A cada golpe, tento, sem sucesso, evitar a dor. E, aos poucos, as lágrimas vêm à tona. A cada golpe, um momento feliz, uma risada, um abraço. A cada lágrima derramada, uma lembrança mais antiga, da grande família feliz. E, a cada novo hematoma, a cada estremecimento, um ponto a menos para mim e um a mais para a morte.

Por muito tempo, o placar permaneceu Morte 1 vs. Eu 0. Mas, quando a morte conseguiu mais um ponto no placar, acho que afrouxei a defesa. Agora, cada passo, cada ação, é um passo a mais que eu dou para que a morte consiga marcar 3 – 0 em mim e terminar logo esse jogo.

Quando a lua aparece por detrás das nuvens escuras, que não permitem às estrelas darem o ar de sua graça, Diego tenta me convencer a voltar para dentro, cuidar dos machucados e descansar. Corto-o com o máximo de delicadeza que uma garota desesperada e raivosa poderia fazer.

Durante alguns minutos, ele continua tentando me levar para dentro. Mas, após ter seus planos cortados pela raiz, ele acaba por se juntar a mim.

– Maldita! – ele grita para o mundo. – Por que você fez isso comigo Bianca?!

– Por que você nos deixou? – grito também. Os gritos aliviam a raiva mais facilmente. Não há dor no processo de gritar. Mas, a medida que nossas gargantas ficam mais secas, as nuvens decidem que também merecem atenção, e a chuva vem para nos encharcar mais e nos ajudar a limpar o suor. E, junto com a chuva, nossa sanidade escorre temporariamente para longe de nós. Enquanto nossos gritos vão se tornando mais agressivos e o sentido das palavras vai se perdendo, nós nos desviamos do assunto de sempre, Bianca, e acabamos “falando” sobre “nós”.
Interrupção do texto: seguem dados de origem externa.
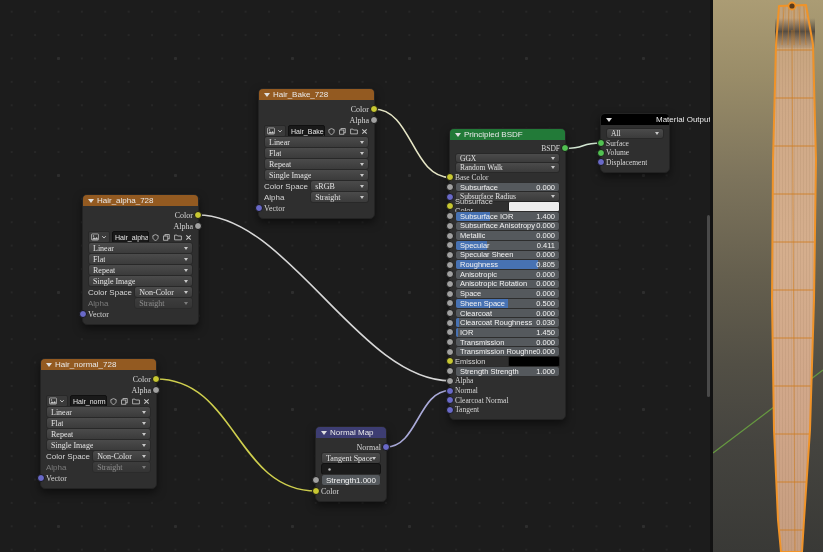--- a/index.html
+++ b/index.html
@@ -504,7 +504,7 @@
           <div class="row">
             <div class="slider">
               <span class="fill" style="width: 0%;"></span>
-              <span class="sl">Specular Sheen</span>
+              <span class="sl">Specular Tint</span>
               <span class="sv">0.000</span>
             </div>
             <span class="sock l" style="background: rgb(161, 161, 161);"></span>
– Eu te odeio Bianca! Sabia disso?! – ele grita. – Também te odeio Helena! Nunca foi tão difícil para eu dizer eu te amo!

– Eu também te amo Diego! Que droga! Já não tinha deixado obvio o suficiente?!

– Sim! Quer dizer, Somos amigos. – nesse ponto já estamos ambos sussurrando, por não conseguir nem ao menos falar, quanto mais gritar. Paro de socar e me viro para ele.

– Não foi isso que eu quis dizer. Eu te amo mesmo. – estou com os nervos à flor da pele e a respiração acelerada. Dou um soco no saco de pancadas e tenho que me apoiar nele para não cair. A visão embaça e Diego me segura.

– Eu também te amo mesmo. – ele ri e me beija.

Fico sem reação. Continuo parada e com a respiração mais acelerada do que antes. Diego se afasta um pouco, com uma expressão triste. Quando ele me solta, caio para frente e, com um abraço caloroso, tudo fica completamente escura.